Evil Genius: Great premise, got me into it. Made me buy it. But then you're whacked over the head with ever-escalating heat management and body disposal unfun.
Zoo Tycoon: A micro-manager/chart-reader's wet dream. Totally not fun actually to try playing once you get past the start-up.
Legend of Keepers: Well-crafted to get started, quite polished to go through. Until you realize you win or lose by RNG that does not have sufficient mitigation to cope with (unlike good "roguelikes" like
FTL,
Slay, or
Monster). Numerous games in this genre get this: either not enough mitigation/control to make it good enough, or a play goes too long.
Convoy is another one. As was
Renowned Explorers.
Starbound: mentioned above.
Terraria: Same. And then pausing issues!
Block'hood and
Urbek: They both start fun but rapidly devolve into "perfection required". Urbek stays longer (long enough I got my money's worth), but even there eventually "keep rebuilding over stuff to unlock new upgrades" became too precise and the numbers grew too much so it became repetitive.
Ni No Kuni Remaster: Almost all the content they added in the remaster made the game too long and just frustrating grind (on top an already pretty grind-heavy game).

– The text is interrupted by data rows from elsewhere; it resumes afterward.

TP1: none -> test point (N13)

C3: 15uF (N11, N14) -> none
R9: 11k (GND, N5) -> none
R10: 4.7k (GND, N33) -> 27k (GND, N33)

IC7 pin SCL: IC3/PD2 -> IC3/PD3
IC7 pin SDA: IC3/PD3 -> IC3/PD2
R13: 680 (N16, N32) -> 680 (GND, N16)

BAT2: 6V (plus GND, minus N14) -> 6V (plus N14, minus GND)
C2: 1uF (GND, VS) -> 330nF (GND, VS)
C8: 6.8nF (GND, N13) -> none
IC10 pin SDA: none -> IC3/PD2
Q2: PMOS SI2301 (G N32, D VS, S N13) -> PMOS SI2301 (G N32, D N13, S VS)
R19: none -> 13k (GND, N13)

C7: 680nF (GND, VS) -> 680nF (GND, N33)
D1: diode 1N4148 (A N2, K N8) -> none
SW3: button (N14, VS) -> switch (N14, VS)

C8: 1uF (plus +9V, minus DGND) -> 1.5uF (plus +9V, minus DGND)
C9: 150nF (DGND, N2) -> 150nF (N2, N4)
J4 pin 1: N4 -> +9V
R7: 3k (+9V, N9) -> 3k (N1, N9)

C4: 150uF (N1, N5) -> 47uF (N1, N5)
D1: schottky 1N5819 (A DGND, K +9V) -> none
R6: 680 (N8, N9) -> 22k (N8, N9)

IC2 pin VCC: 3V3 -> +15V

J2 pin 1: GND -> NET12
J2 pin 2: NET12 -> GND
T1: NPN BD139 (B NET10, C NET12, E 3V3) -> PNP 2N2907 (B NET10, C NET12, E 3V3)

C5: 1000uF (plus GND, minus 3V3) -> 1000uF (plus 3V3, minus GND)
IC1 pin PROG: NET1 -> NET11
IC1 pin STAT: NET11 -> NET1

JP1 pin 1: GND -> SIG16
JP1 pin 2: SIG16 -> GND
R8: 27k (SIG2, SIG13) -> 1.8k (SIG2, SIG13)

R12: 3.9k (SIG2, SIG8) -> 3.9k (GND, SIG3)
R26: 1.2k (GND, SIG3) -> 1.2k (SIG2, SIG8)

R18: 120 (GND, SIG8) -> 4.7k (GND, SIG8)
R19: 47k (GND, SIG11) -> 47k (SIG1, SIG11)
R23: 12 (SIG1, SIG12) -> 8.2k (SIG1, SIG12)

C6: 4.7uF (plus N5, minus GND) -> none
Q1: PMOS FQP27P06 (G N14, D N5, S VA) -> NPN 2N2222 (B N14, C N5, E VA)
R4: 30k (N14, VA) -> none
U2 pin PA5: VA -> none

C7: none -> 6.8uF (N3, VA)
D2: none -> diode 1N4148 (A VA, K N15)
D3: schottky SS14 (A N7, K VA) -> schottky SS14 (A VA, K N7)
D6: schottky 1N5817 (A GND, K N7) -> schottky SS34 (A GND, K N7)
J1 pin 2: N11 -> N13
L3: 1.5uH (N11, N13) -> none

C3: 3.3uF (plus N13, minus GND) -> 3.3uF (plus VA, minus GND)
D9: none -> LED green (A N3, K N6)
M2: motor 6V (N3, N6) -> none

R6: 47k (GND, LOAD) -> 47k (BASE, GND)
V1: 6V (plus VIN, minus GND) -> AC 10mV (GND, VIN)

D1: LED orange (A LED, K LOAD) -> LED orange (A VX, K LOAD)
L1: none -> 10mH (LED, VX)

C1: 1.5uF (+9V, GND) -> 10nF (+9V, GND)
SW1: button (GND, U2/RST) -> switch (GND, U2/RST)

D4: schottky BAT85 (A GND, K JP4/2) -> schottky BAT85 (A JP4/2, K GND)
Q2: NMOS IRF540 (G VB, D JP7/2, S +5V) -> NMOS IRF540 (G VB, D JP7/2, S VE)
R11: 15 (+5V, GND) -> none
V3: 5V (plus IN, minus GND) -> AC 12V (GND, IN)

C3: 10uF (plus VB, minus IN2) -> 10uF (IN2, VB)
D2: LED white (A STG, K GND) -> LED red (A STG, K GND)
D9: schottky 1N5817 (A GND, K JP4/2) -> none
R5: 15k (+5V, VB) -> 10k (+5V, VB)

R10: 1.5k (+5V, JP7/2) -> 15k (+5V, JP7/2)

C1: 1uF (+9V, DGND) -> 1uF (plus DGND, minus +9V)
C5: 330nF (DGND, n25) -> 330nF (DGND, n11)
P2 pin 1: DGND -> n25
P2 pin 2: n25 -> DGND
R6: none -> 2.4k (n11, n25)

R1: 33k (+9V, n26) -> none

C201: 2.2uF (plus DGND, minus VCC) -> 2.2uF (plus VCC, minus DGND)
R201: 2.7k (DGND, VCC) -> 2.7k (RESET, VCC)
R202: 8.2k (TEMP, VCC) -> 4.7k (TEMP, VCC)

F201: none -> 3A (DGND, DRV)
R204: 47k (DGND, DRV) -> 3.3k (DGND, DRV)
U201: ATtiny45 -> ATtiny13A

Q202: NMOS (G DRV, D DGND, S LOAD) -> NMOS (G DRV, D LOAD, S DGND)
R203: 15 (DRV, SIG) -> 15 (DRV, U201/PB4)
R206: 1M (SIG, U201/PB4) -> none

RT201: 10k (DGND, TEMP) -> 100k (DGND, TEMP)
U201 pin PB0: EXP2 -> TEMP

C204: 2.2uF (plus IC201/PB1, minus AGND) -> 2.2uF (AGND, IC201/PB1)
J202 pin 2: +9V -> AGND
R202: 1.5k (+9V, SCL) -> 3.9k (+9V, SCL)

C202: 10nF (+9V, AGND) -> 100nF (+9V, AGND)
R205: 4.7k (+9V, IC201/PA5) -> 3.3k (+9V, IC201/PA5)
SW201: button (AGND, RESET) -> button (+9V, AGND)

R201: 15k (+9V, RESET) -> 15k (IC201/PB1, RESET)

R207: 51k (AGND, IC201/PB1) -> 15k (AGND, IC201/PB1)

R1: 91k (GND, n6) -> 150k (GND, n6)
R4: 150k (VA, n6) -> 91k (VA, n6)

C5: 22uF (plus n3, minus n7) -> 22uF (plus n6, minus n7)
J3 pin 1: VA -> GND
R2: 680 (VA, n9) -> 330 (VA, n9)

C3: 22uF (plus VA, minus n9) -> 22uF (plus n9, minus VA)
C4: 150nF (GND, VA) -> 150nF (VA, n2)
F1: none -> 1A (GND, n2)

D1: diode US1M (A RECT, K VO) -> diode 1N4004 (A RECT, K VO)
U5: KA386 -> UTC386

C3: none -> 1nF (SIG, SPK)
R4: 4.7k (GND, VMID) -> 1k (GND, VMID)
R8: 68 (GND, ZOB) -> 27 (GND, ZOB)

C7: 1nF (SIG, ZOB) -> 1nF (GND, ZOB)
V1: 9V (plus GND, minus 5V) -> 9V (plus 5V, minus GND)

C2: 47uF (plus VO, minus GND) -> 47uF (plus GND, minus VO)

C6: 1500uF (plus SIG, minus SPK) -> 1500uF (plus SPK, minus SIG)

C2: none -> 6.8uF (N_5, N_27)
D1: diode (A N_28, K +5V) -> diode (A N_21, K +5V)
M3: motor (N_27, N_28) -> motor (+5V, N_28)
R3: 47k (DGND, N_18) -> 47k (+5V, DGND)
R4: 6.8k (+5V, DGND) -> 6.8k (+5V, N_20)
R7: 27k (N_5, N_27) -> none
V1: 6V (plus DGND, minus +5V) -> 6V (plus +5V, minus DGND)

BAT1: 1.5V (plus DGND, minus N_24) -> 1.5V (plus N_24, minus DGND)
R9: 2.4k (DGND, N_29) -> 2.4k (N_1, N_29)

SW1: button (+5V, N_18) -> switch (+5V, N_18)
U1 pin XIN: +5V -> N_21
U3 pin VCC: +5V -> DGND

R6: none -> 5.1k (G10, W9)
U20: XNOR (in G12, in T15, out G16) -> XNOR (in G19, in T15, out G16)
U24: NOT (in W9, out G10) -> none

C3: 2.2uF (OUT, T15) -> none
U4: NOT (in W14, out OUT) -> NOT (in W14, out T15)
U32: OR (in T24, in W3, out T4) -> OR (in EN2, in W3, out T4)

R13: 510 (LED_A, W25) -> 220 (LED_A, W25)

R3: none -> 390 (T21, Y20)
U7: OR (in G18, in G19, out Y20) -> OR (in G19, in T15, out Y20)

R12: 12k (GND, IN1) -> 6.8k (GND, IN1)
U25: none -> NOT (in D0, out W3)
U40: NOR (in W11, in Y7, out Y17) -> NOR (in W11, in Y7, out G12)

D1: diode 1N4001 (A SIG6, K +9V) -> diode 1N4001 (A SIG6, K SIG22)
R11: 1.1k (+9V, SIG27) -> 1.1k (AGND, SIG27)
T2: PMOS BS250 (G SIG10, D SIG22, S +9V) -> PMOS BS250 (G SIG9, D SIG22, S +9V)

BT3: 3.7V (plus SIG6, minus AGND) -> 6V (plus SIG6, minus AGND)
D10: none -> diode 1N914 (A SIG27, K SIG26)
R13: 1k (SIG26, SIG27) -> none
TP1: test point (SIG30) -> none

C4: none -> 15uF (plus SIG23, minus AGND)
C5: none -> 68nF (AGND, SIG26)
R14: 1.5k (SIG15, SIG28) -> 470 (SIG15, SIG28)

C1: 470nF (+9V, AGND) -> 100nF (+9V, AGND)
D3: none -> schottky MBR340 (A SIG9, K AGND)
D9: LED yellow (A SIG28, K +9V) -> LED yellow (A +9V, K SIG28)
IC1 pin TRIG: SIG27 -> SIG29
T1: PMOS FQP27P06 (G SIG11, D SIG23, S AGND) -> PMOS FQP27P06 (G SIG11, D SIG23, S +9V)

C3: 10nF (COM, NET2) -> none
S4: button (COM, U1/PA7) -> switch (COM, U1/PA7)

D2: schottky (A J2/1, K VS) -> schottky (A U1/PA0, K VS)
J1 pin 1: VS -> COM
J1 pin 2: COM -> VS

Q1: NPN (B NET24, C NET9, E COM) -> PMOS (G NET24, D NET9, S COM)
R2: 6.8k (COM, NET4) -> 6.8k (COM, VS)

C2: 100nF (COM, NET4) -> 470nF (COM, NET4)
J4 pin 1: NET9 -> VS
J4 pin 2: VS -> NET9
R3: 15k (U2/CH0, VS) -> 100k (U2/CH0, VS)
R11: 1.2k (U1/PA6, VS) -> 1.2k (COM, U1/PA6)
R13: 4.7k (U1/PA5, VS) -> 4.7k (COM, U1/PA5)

Final Fantasy 8: First disc is great! And then there is more and the game mechanics and story don't support it, and the mini-games get broken too.
Final Fantasy 10-2: I truly love this game, and it probably doesn't belong on the list... but after a while you realize the enemies are bland packets of hit points with few to no abilities, and you get leveled enough that it's just "hold attack to win". Before that point, the game is stellar. After that, it becomes merely "good enough to keep playing".
Age of Wonders 3: Eventually missions become long slogs unless you use rush tactics.
Far Cry 2: "What do you mean there's another whole region down here? That should have opened up end-game, not another entire map!"
Strong disagrees with
Windwaker (which was the last good
Zelda, probably ever) and
HZD above. :)
dtgreene: I've seen this happen with some incremental games. The game starts out quite fun, but then you hit a clickwall or a timewall, and then it's not that fun for a while.
You can say that again!
Realm Grinder is a perfect example here. It "requires constant attention and clicking after a while" instead of "you can click and distribute things and otherwise leave it running".